Going to Montréal definitely beats fasting or trying to explain to in-laws or parents who don’t listen even if they’re lovely and mostly very clueful people why just reinventing the holiday to be about family isn’t acceptable.

Hljóðlegur
Guest
Hljóðlegur
13 years ago

Val! Most holidays graviate toward being about family and eating. That stuff has a big gravity well. (Except New Year’s in the U.S., maybe, being about using booze & sex in the battle against alienation and the knowledge of ones own mortality? And in Texas, about shooting handguns into the air.)

I appreciate your solidarity with Native Americans; it’s a worthy and beautiful sentiment. I applaud it. Otoh, this kind of ritual stuff, and winter holiday feasting is major ritual stuff, is reiteration of something way older than Europeans and Native Americans slaughtering each other for control of a continent.

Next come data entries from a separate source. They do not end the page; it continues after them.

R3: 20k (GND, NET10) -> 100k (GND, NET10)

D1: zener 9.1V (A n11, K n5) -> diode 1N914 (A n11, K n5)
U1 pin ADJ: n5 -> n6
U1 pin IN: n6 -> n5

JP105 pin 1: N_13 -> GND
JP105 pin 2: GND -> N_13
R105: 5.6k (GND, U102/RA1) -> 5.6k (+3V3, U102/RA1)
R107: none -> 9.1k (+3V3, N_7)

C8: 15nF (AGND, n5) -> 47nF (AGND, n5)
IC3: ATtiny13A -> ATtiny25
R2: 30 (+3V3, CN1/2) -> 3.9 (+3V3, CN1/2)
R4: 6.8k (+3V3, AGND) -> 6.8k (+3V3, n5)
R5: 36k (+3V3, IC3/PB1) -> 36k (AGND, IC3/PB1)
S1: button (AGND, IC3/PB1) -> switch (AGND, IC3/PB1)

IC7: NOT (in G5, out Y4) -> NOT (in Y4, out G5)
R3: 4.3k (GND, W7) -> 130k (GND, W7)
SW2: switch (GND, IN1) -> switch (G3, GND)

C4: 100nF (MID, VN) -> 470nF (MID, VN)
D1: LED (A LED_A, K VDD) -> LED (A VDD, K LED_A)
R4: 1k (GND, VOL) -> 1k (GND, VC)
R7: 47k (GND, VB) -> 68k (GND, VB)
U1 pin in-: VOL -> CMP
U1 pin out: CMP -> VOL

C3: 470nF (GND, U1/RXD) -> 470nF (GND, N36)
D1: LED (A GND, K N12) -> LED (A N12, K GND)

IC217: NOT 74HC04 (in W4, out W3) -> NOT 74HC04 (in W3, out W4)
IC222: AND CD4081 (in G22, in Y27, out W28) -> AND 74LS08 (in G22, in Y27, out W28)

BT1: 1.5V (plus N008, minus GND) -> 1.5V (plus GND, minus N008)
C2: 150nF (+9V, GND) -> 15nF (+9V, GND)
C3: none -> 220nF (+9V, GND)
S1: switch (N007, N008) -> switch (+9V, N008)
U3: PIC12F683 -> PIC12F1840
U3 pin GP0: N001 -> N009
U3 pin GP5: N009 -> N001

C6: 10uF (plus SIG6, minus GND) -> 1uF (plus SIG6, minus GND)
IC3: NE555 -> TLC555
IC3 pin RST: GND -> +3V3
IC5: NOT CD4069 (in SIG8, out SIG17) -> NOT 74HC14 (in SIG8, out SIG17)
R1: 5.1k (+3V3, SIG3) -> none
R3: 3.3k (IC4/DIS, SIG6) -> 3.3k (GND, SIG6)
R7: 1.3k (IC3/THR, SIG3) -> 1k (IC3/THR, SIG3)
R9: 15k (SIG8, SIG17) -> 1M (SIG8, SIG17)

Not to dismiss the meaning of genocide in any way, mind you, but holidays are not immutable ideas set in stone – they drift in terms of meaning and importance over time and sets of celebrants. They exist because we agree to celebrate them as a society, not just as an expression of an underlying Platonic ideal of Thanksgivingness or Easterness. They are fluid. Easter used to be more important than Christmas here, but the human beings who carried out the rituals let the meaning flow with the times. Even better example – google “Dawali” and see how broad the meaning is across geography and religion. There isn’t even concensus as to what Gods it commemorates, and people were celebrating it all over the planet this month. With feasting, I might add.

If you commemorate Thanksgiving as as a sober fast for Indian Genocide Day, that is a thoughtful and politically aware thing to do, but I can’t imagine most people are celebrating that when they tucked into the turkey and gravy. I know I wasn’t. fwiw.

Sheila
Guest
Sheila
13 years ago

This year I played hookie and stayed at home. One of my friends came over and we cooked a meal together. Family is in Texas[1] and California. Mr Partner-in-crime is in Australia at the moment.

[1] re shooting guns in the air. also, sad to say, flare guns. and once when one was a dud, the guys decided to toss it in our bon fire. that wasn’t very exciting. so they also tossed some ammunition. Partner and I went to hang out with little brother and his friends, who wanted to play with one of the flares (really old ones, left over from our grandfather’s boat) and we shot one up. Mr Partner then had second thoughts[2] worrying about catching a house on fire. no house caught on fire.

[2] this happened once with an ice cannon, which he has not had a chance to demonstrate to me. He worked out a really awesome potato gun, which was boring until he realized that you could freeze water in a pvc pipe that fit snug with the potato gun pipe. went out in his backyard and shot it up. it went way way high and he realized he had not pointed it directly up and that it was heading over to a neighbor’s yard. fortunately it only crashed on to the driveway. I think it would be fun to go to a prairie to demonstrate to me, but he pumps it up with a huge air compressor and the prairie does not have electrical outlets. I don’t know how long the air pressure will last in that thing. so, speaking of ice, last winter he made ice bacon by cutting a hole in some metal pipes and filling them with water. Ice is pretty awesome[3], and we were trying to see what we could have it do with pipes. We didn’t get any broken pipes, maybe we used some that were too short.

[3] forget flying or invisibility I think I really would like to have ice power.

Flanders
Guest
Flanders
13 years ago

Do right, citizen, or I WILL FREEZE ALL THE PIPES IN YOUR HOUSE!!!

Hljóðlegur
Guest
Hljóðlegur
13 years ago

The Mythbusters so approve of the ice bacon, people.

proudinjun
Guest
proudinjun
13 years ago

We celebrate Thanksgiving in our house by being thankful for the success of the fall hunt, the bounty of the summer garden, the gifts from the local rivers nestled oh so carefully in our freezers, and the company of the wonderful people that we love so dearly. I honestly hope that all of you creepers out there had a wonderful holiday, however one decided to celebrate it (or not!)

Humbaba
Guest
Humbaba
13 years ago

Any hope of hearing about the big, gnarly injustice? That sounds like just the kind of con-gossip I thrive on.